Consegna: Secondo il testo della pagina, in quale città e in quale anno è stato fondato il trio Hayvanlar Alemi?

Ripartiamo proprio da qui per presentare gli Hayvanlar Alemi, trio dedito alla musica strumentale fondato ad Ankara nel 1999 ed autore di una sterminata mole di dischi, tra singoli, autoproduzioni, compilation, cassette, release digitali, demo e progetti paralleli dei singoli membri. Fermandoci ai full lenght ufficiali la band si ritrova con questo nuovo Psychedelia in Times of Turbolence al sesto album ufficiale, il primo uscito per Subsound Records (una curiosità: il trio prima di passare a questa label ha pubblicato un paio di dischi nel 2015 con Glitterbeat Records, la stessa etichetta dei già citati Altın Gün).

Record mostrati:

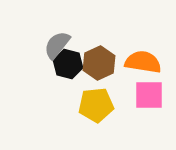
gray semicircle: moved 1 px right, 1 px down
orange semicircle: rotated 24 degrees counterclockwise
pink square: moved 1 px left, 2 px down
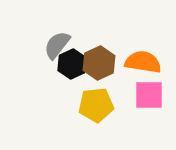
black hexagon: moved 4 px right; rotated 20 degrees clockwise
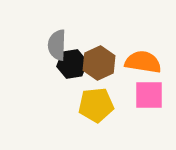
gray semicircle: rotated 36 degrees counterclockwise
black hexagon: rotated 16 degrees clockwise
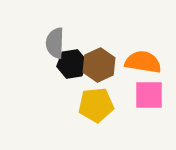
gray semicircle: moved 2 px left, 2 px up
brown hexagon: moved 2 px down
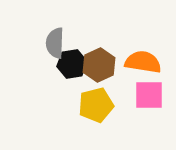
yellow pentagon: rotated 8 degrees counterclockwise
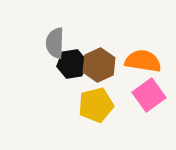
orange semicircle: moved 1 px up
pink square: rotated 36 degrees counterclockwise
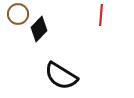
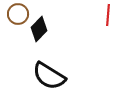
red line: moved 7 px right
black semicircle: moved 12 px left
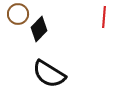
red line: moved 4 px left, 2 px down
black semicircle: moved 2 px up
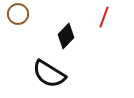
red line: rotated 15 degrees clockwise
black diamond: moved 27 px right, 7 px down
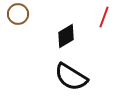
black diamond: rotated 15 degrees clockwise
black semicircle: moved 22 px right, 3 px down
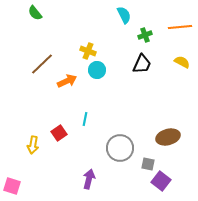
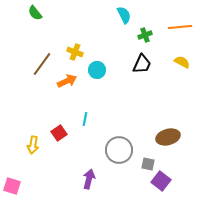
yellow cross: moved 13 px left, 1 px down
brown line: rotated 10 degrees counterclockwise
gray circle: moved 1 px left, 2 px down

---

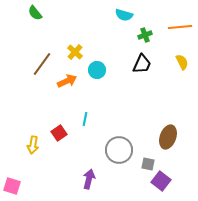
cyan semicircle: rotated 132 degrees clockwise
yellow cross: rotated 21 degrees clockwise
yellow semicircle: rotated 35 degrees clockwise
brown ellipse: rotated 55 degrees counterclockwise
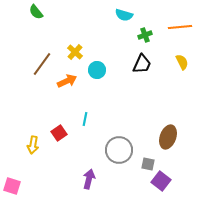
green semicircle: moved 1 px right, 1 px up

Risposta: Ad Ankara, nel 1999.